Some of the companies and concerns based there include Nissan, who design and develop vehicles there for the European market, Trafficmaster, who operate their European headquarters from the site and Io Systems who supply warehouse management systems to clients in the UK, Europe and the USA. The Nissan commitment alone represents an investment of £46 million.

All of these links and the simple proximity of highly established global brands and businesses are a huge boon to both the universities involved in C4D as well as the many small scale enterprises which operate from Cranfield’s Innovation Centre and have access to the rapid prototyping facility.

The services provided here by C4D centre around the concept of enabling these business and other industry sectors developing and exploiting creative design and using it to increase competitiveness and innovation. Spread across consultative support and vocationally based short courses that are capable of delivering creative design knowledge at an organisational, team and individual level.

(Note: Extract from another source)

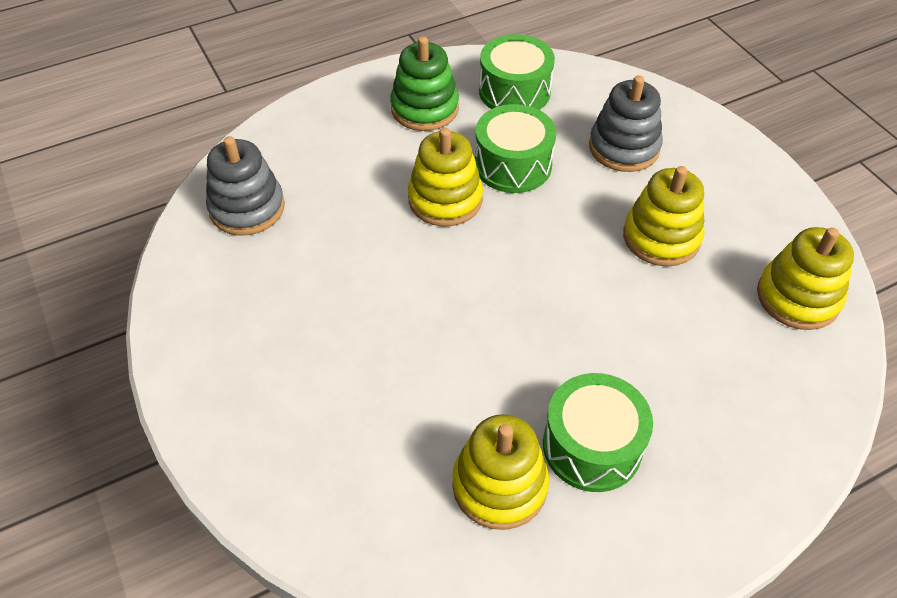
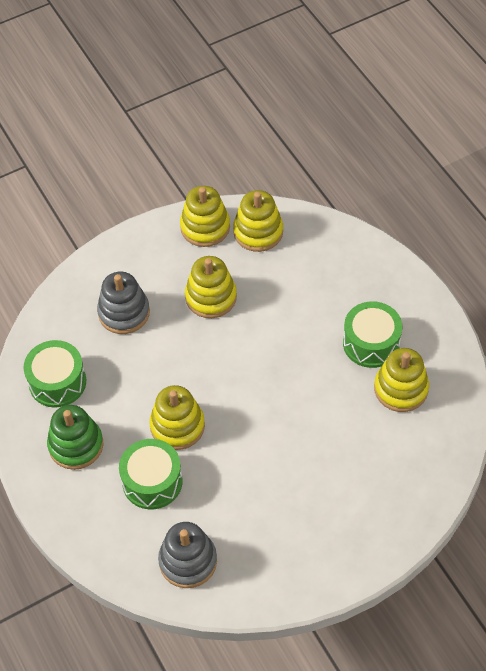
camera: 90 degrees left, 5 degrees up
green drum [475,104,556,193] -> green drum moved to [119,439,183,509]
none -> yellow stacking toy [180,186,230,247]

UAL’s strongest industry links and collaborations centre around the many, extremely, high profile alumni who now hold many of the highest level positions in the world’s creative industries ranging from advertising to fashion design.

Students and staff at UAL regularly achieve recognition through a wide variety of pries and awards including The Saatchi Scholarship, British Fashion Designer of the Year and even the Turner Prize. The university as a whole was recognised in 2006 as ‘the UK’s best modern university’ by the Sunday Times University Guide.

To further expand on this philosophy of collaboration and innovation, C4D have initiated a forum to allow the three stakeholder communities; Cranfield, UAL and industry as a whole. The forum provides and environment where industry, academics and creative elements can exchange ideas, communicate and challenge research outputs and drive innovative research initiatives.

The Team:-

Ian Ferris –

Ian Ferris comes from a background as a design and innovation consultant. He has worked across a wide array of sectors and is currently a design associate for the Design Council’s Designing Demand scheme.

Currently Ian is involved in research into the development and exploitation of creative design capability in the servitisation process in manufacturing enterprises which is being funded by Cranfield’s Innovative Manufacturing Research Centre.

Prof. Rajkumar Roy –

Professor Roy is leading the competitive design research currently taking place at Cranfield and has been heavily involved in numerous aspects of industrial research for a number of years including; understanding creativity and innovation in virtual environments, improving enterprise creativity at individual, project and organisational levels, concept evaluation and structured innovation.